O avanço da inteligência artificial (IA), especialmente através dos resumos gerados por buscadores como o Google, está impactando o tráfego direto para sites jornalísticos no Brasil, comprometendo o financiamento do setor. Usuários têm optado por consumir informações diretamente dos resumos apresentados pelas IAs, reduzindo os cliques em links para as reportagens originais.
Essa tendência, intensificada desde maio de 2024 com a introdução do AI Overviews pelo Google, levanta preocupações entre especialistas sobre a integridade da informação e a proliferação de notícias falsas. A situação é agravada pelo fato de as mesmas plataformas que impulsionam as IAs serem também veículos de desinformação.
A Associação de Jornalismo Digital (Ajor), que representa 152 veículos online, registrou que um quarto de seus associados sofreu uma perda superior a 20% de audiência em 2025. Carla Egydio, diretora de Relações Institucionais da Ajor, descreveu a queda de audiência como “preocupante”, pois afeta diretamente a atração de publicidade e a receita baseada em métricas de acesso.
“O ecossistema jornalístico já se encontra em crise, com grande parte da publicidade migrando para plataformas digitais. Os resumos de IA aprofundam esse cenário, dificultando a sustentabilidade dos negócios”, afirmou Egydio. Ela também alertou para o risco de descontextualização e plágio, uma vez que os resumos não apresentam o conteúdo completo das reportagens, podendo prejudicar o debate público.

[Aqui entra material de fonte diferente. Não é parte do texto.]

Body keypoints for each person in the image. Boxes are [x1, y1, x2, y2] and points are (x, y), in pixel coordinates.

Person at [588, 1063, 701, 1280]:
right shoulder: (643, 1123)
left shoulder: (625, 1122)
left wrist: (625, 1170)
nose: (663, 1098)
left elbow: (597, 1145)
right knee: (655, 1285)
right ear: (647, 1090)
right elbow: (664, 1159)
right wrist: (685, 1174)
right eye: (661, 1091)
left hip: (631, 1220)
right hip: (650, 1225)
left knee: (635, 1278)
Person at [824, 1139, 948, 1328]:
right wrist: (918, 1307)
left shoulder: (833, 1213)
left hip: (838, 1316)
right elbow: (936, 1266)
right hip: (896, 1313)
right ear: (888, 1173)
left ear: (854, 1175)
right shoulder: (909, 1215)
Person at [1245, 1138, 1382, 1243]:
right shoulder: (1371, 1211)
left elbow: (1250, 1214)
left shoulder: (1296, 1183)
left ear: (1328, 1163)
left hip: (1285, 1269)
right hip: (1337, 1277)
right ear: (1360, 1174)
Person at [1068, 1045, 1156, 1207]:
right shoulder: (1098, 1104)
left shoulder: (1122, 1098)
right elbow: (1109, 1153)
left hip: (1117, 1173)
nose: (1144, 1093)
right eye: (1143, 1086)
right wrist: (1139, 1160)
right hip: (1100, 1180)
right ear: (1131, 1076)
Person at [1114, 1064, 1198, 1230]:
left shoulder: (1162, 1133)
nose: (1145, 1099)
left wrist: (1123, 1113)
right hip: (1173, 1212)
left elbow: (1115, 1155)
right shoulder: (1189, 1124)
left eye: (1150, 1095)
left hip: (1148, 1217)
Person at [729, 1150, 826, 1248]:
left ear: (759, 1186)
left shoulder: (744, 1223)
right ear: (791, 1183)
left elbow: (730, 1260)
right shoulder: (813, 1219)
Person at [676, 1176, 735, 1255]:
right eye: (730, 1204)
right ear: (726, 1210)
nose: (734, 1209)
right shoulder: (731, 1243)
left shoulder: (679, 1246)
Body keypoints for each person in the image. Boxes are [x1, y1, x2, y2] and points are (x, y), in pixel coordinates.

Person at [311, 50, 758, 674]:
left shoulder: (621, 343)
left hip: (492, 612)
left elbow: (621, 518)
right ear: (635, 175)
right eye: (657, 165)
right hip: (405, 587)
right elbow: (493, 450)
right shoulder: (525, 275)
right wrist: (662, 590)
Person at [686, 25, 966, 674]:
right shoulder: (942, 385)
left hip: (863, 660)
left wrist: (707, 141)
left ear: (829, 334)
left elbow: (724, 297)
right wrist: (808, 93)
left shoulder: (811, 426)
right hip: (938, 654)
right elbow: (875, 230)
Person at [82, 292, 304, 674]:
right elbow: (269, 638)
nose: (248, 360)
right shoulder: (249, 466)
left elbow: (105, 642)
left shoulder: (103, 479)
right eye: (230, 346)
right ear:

Um exemplo internacional ocorreu com o Business Insider, que em maio de 2025 demitiu 21% de seus funcionários devido à queda de tráfego causada por resumos de IA. A empresa citou a necessidade de se adaptar a flutuações extremas de tráfego fora de seu controle.
Em paralelo, tramita na Câmara dos Deputados o Projeto de Lei 2338 de 2023, o Marco Regulatório da IA. A proposta visa garantir que plataformas digitais remunerem pelo uso de conteúdos jornalísticos e obras protegidas por direitos autorais na criação de IAs. No entanto, o projeto enfrenta dificuldades para avançar, segundo a Federação Nacional dos Jornalistas (Fenaj).
Samira de Castro, presidenta da Fenaj, atribui a lentidão ao forte lobby de grandes empresas de tecnologia, que buscam remover as cláusulas sobre direitos autorais. “Esse é um dos pontos que têm emperrado esse projeto na Câmara”, declarou.
Apesar das fragilidades, a Fenaj vê o PL como um avanço para garantir a remuneração do trabalho jornalístico, embora a falta de mecanismos específicos de transparência sobre o uso de conteúdo no treinamento de IA possa ser abordada em regulamentações futuras.
O presidente da Câmara, Arthur Lira, havia definido o Marco Regulatório da IA como prioridade para o primeiro semestre, mas a votação foi adiada. A assessoria informou que o projeto só deverá ser discutido após as eleições de outubro, dependendo da apresentação do parecer do relator.
Empresas de tecnologia criticam o projeto, argumentando que a cláusula de direitos autorais pode inviabilizar o desenvolvimento local de IA e impactar investimentos. Por outro lado, o governo federal apoia o PL, com o secretário de Direitos Autorais e Intelectuais do Ministério da Cultura ressaltando que o uso não autorizado de conteúdo jornalístico para treinamento de IA já constitui violação da lei de direitos autorais.
Enquanto o Congresso debate o marco regulatório, o Conselho Administrativo de Defesa Econômica (Cade) abriu uma investigação sobre a conduta do Google e os impactos da IA no mercado de mídia, avaliando um possível abuso de posição dominante. Paralelamente, veículos como Folha de S.Paulo e O Estado de S. Paulo fecharam acordos privados com OpenAI e Google, respectivamente, para o uso de seus conteúdos.